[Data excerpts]
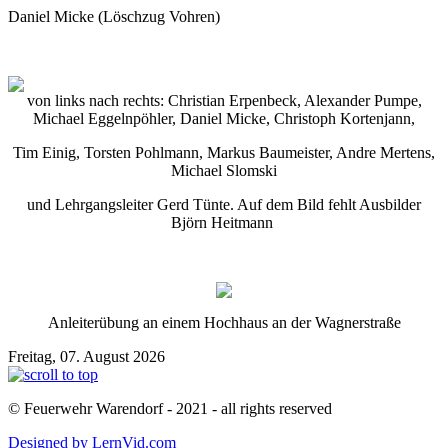
Daniel Micke (Löschzug Vohren)
von links nach rechts: Christian Erpenbeck, Alexander Pumpe,
Michael Eggelnpöhler, Daniel Micke, Christoph Kortenjann,
Tim Einig, Torsten Pohlmann, Markus Baumeister, Andre Mertens,
Michael Slomski
und Lehrgangsleiter Gerd Tünte. Auf dem Bild fehlt Ausbilder
Björn Heitmann
Anleiterübung an einem Hochhaus an der Wagnerstraße
Freitag, 07. August 2026
© Feuerwehr Warendorf - 2021 - all rights reserved
Designed by LernVid.com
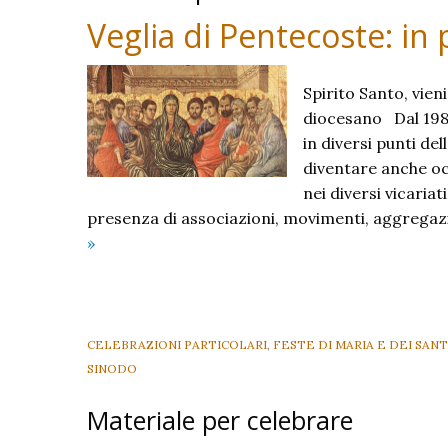
Veglia di Pentecoste: in 
Spirito Santo, vien
diocesano Dal 1986
in diversi punti de
diventare anche oc
nei diversi vicariat
presenza di associazioni, movimenti, aggregazio
Veglia
»
di
Pentecoste:
in
preghiera
CELEBRAZIONI PARTICOLARI
,
FESTE DI MARIA E DEI SANT
per
SINODO
il
Materiale per celebrare
Sinodo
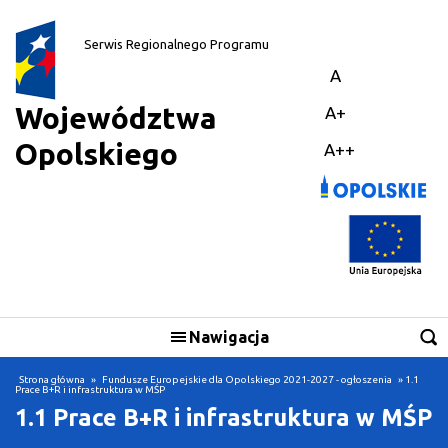
||
Serwis Regionalnego Programu
A
Województwa
A+
Opolskiego
A++
Nawigacja
Skorzystaj
Strona główna
»
Fundusze Europejskie dla Opolskiego 2021-2027 - ogłoszenia
» 1.1
Prace B+R i infrastruktura w MŚP
1.1 Prace B+R i infrastruktura w MŚP
Realizuję projekt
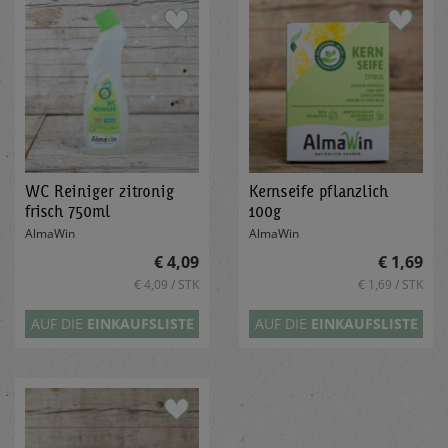
WC Reiniger zitronig
Kernseife pflanzlich
frisch 750ml
100g
AlmaWin
AlmaWin
€ 4,09
€ 1,69
€ 4,09 / STK
€ 1,69 / STK
AUF DIE
EINKAUFSLISTE
AUF DIE
EINKAUFSLISTE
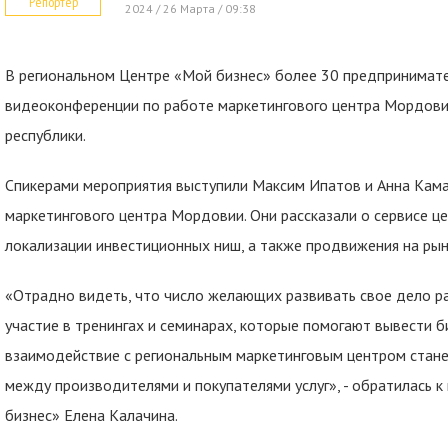
Репортер
2024 / 26 Марта / 09:38
В региональном Центре «Мой бизнес» более 30 предпринимате
видеоконференции по работе маркетингового центра Мордови
республики.
Спикерами мероприятия выступили Максим Ипатов и Анна Кама
маркетингового центра Мордовии. Они рассказали о сервисе ц
локализации инвестиционных ниш, а также продвижения на ры
«Отрадно видеть, что число желающих развивать свое дело р
участие в тренингах и семинарах, которые помогают вывести би
взаимодействие с региональным маркетинговым центром стан
между производителями и покупателями услуг», - обратилась 
бизнес» Елена Калачина.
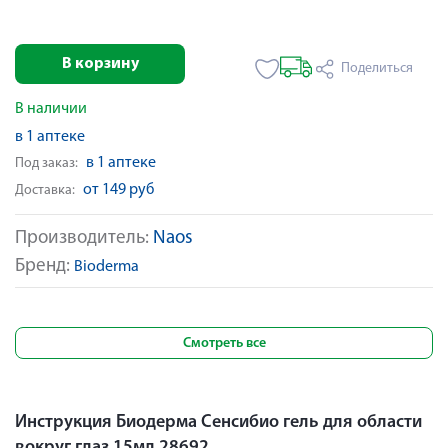
В корзину
Поделиться
В наличии
в 1 аптеке
в 1 аптеке
Под заказ:
от 149 руб
Доставка:
Производитель:
Naos
Бренд:
Bioderma
Смотреть все
Инструкция Биодерма Сенсибио гель для области
вокруг глаз 15мл 28692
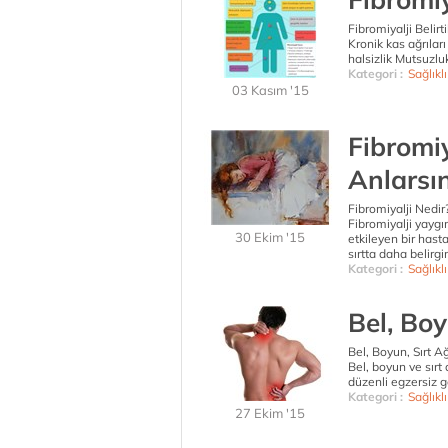
Fibromiyalji Belirti
Kronik kas ağrıları
halsizlik Mutsuzlu
Kategori :
Sağlıkl
03 Kasım '15
Fibromi
Anlarsın
Fibromiyalji Nedir
Fibromiyalji yaygı
30 Ekim '15
etkileyen bir hast
sırtta daha belirgin
Kategori :
Sağlıkl
Bel, Boy
Bel, Boyun, Sırt Ağ
Bel, boyun ve sırt
düzenli egzersiz ge
Kategori :
Sağlıkl
27 Ekim '15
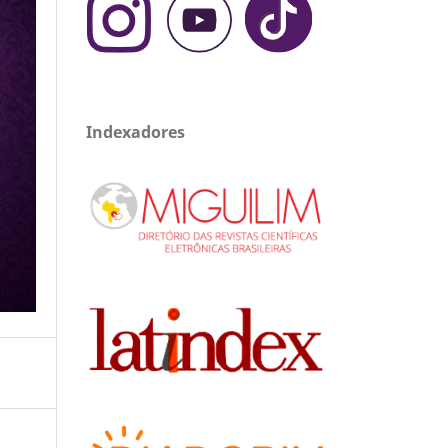
Indexadores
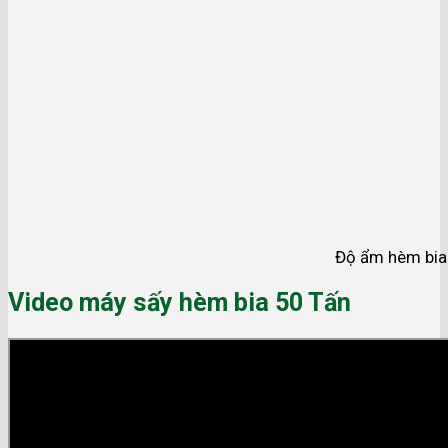
Độ ẩm hèm bia 
Video máy sấy hèm bia 50 Tấn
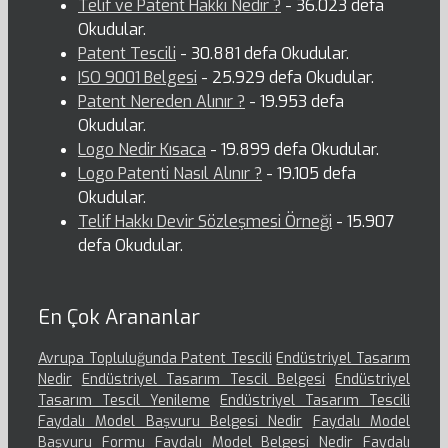
Telif ve Patent Hakkı Nedir ?
- 36.023 defa
Okudular.
Patent Tescili
- 30.881 defa Okudular.
ISO 9001 Belgesi
- 25.929 defa Okudular.
Patent Nereden Alınır ?
- 19.953 defa
Okudular.
Logo Nedir Kısaca
- 19.899 defa Okudular.
Logo Patenti Nasıl Alınır ?
- 19.105 defa
Okudular.
Telif Hakkı Devir Sözleşmesi Örneği
- 15.907
defa Okudular.
En Çok Arananlar
Avrupa Topluluğunda Patent Tescili
Endüstriyel Tasarım
Nedir
Endüstriyel Tasarım Tescil Belgesi
Endüstriyel
Tasarım Tescil Yenileme
Endüstriyel Tasarım Tescili
Faydalı Model Başvuru Belgesi Nedir
Faydalı Model
Başvuru Formu
Faydalı Model Belgesi Nedir
Faydalı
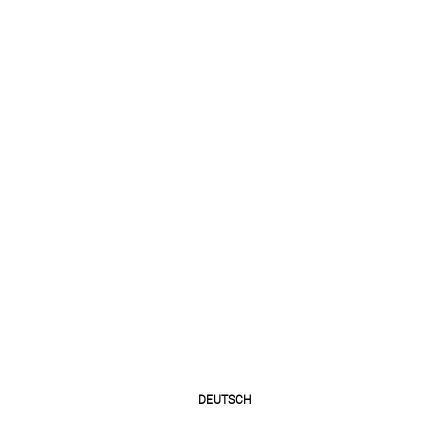
DEUTSCH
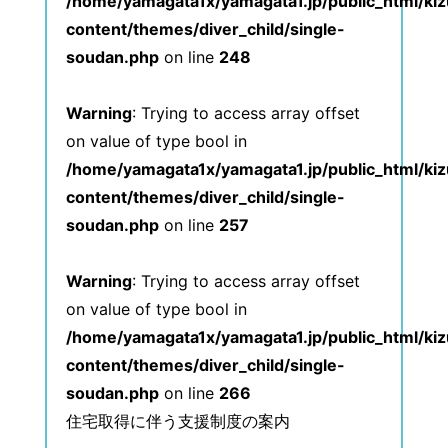
/home/yamagata1x/yamagata1.jp/public_html/ki
content/themes/diver_child/single-
soudan.php
on line
248
Warning
: Trying to access array offset
on value of type bool in
/home/yamagata1x/yamagata1.jp/public_html/ki
content/themes/diver_child/single-
soudan.php
on line
257
Warning
: Trying to access array offset
on value of type bool in
/home/yamagata1x/yamagata1.jp/public_html/ki
content/themes/diver_child/single-
soudan.php
on line
266
住宅取得に伴う支援制度の案内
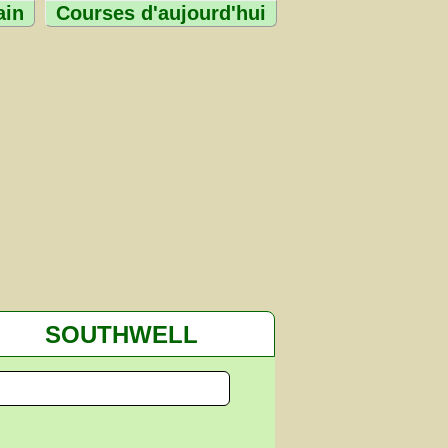
ain
Courses d'aujourd'hui
SOUTHWELL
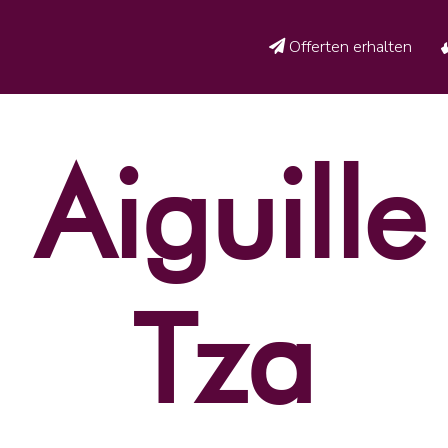
Offerten erhalten
 Aiguille
Tza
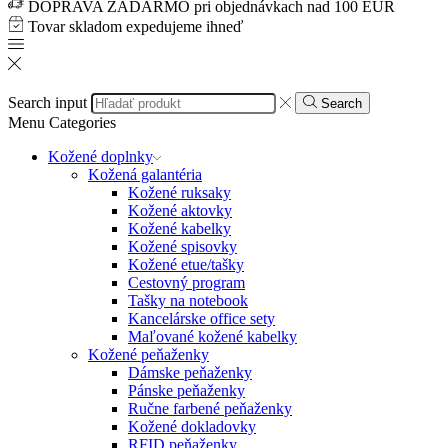
DOPRAVA ZADARMO pri objednávkach nad 100 EUR
Tovar skladom expedujeme ihneď
Search input
Search
Menu
Categories
Kožené doplnky
Kožená galantéria
Kožené ruksaky
Kožené aktovky
Kožené kabelky
Kožené spisovky
Kožené etue/tašky
Cestovný program
Tašky na notebook
Kancelárske office sety
Maľované kožené kabelky
Kožené peňaženky
Dámske peňaženky
Pánske peňaženky
Ručne farbené peňaženky
Kožené dokladovky
RFID peňaženky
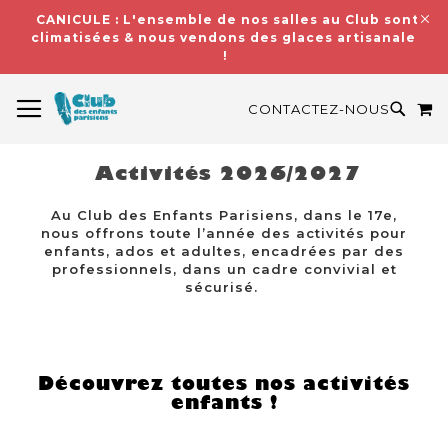
CANICULE : L'ensemble de nos salles au Club sont
climatisées & nous vendons des glaces artisanales
!
BASCULER LA NAVIGATION
M
RECH
CONTACTEZ-NOUS
Activités 2026/2027
Au Club des Enfants Parisiens, dans le 17e,
nous offrons toute l’année des activités pour
enfants, ados et adultes, encadrées par des
professionnels, dans un cadre convivial et
sécurisé.
Découvrez toutes nos activités
enfants !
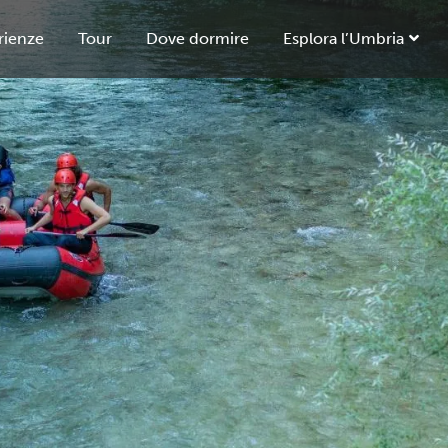
rienze
Tour
Dove dormire
Esplora l’Umbria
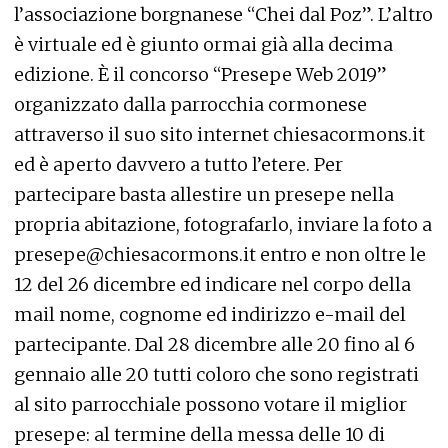
l’associazione borgnanese “Chei dal Poz”. L’altro
è virtuale ed è giunto ormai già alla decima
edizione. È il concorso “Presepe Web 2019”
organizzato dalla parrocchia cormonese
attraverso il suo sito internet chiesacormons.it
ed è aperto davvero a tutto l’etere. Per
partecipare basta allestire un presepe nella
propria abitazione, fotografarlo, inviare la foto a
presepe@chiesacormons.it entro e non oltre le
12 del 26 dicembre ed indicare nel corpo della
mail nome, cognome ed indirizzo e-mail del
partecipante. Dal 28 dicembre alle 20 fino al 6
gennaio alle 20 tutti coloro che sono registrati
al sito parrocchiale possono votare il miglior
presepe: al termine della messa delle 10 di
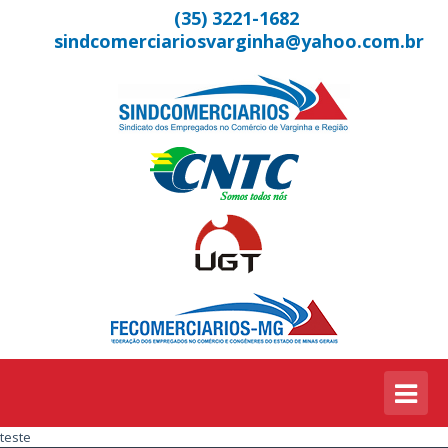
(35) 3221-1682
sindcomerciariosvarginha@yahoo.com.br
teste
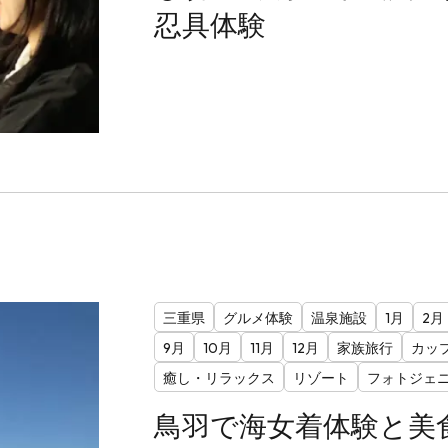
忍具体験
三重県
グルメ体験
温泉施設
1月
2月
9月
10月
11月
12月
家族旅行
カッ
癒し・リラックス
リゾート
フォトジェ
鳥羽で海女着体験と美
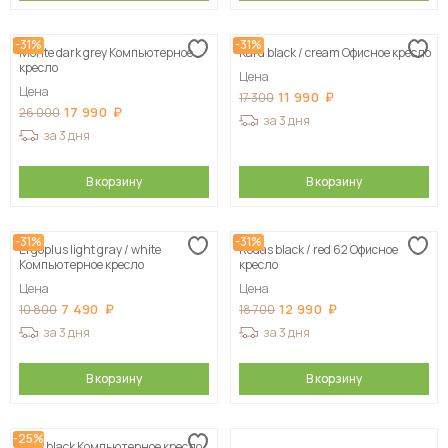
-31%
-31%
Monte dark grey Компьютерное
Kard black / сream Офисное кресло
кресло
Цена
Цена
11 990
17 300
17 990
26 000
за 3 дня
за 3 дня
В корзину
В корзину
-31%
-31%
Ergoplus light gray / white
Rodas black / red 62 Офисное
Компьютерное кресло
кресло
Цена
Цена
7 490
12 990
10 800
18 700
за 3 дня
за 3 дня
В корзину
В корзину
-25%
Tron black Компьютерное кресло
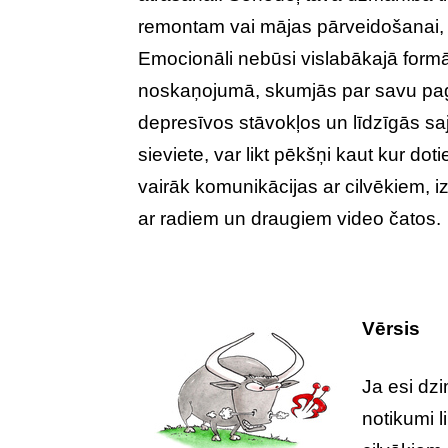
remontam vai mājas pārveidošanai, m
Emocionāli nebūsi vislabākajā formā.
noskaņojumā, skumjās par savu pagāt
depresīvos stāvokļos un līdzīgās saj
sieviete, var likt pēkšņi kaut kur do
vairāk komunikācijas ar cilvēkiem, 
ar radiem un draugiem video čatos.
Vērsis
Ja esi dz
notikumi l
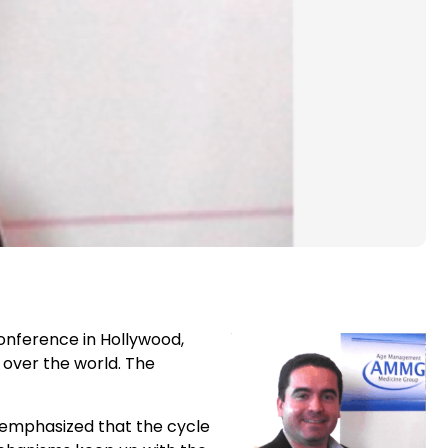
onference in Hollywood,
over the world. The
z emphasized that the cycle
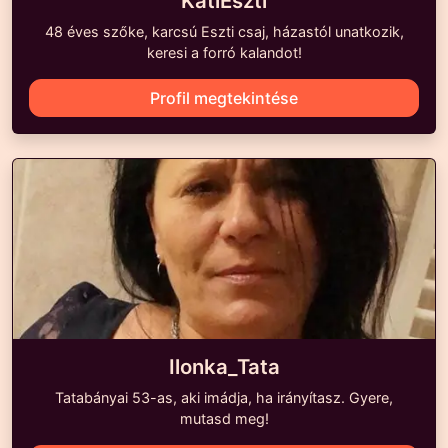
KatiEszti
48 éves szőke, karcsú Eszti csaj, házastól unatkozik,
keresi a forró kalandot!
Profil megtekintése
Ilonka_Tata
Tatabányai 53-as, aki imádja, ha irányítasz. Gyere,
mutasd meg!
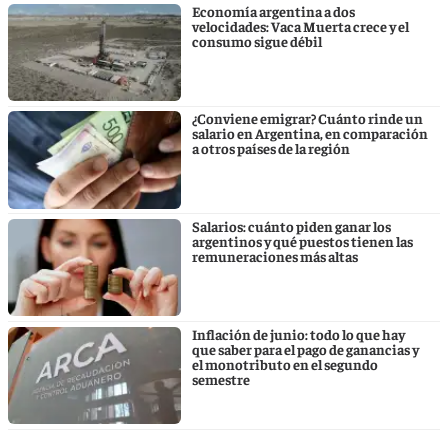
Economía argentina a dos
velocidades: Vaca Muerta crece y el
consumo sigue débil
¿Conviene emigrar? Cuánto rinde un
salario en Argentina, en comparación
a otros países de la región
Salarios: cuánto piden ganar los
argentinos y qué puestos tienen las
remuneraciones más altas
Inflación de junio: todo lo que hay
que saber para el pago de ganancias y
el monotributo en el segundo
semestre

[Problem to work on] Between and including the line with "frisch 750ml" and the line with "взаимодействие с региональным", repeat every line exactly as it appears above, with pictures left out.

[Answer to this problem]
frisch 750ml
100g
AlmaWin
AlmaWin
€ 4,09
€ 1,69
€ 4,09 / STK
€ 1,69 / STK
AUF DIE
EINKAUFSLISTE
AUF DIE
EINKAUFSLISTE
Репортер
2024 / 26 Марта / 09:38
В региональном Центре «Мой бизнес» более 30 предпринимате
видеоконференции по работе маркетингового центра Мордови
республики.
Спикерами мероприятия выступили Максим Ипатов и Анна Кама
маркетингового центра Мордовии. Они рассказали о сервисе ц
локализации инвестиционных ниш, а также продвижения на ры
«Отрадно видеть, что число желающих развивать свое дело р
участие в тренингах и семинарах, которые помогают вывести би
взаимодействие с региональным маркетинговым центром стан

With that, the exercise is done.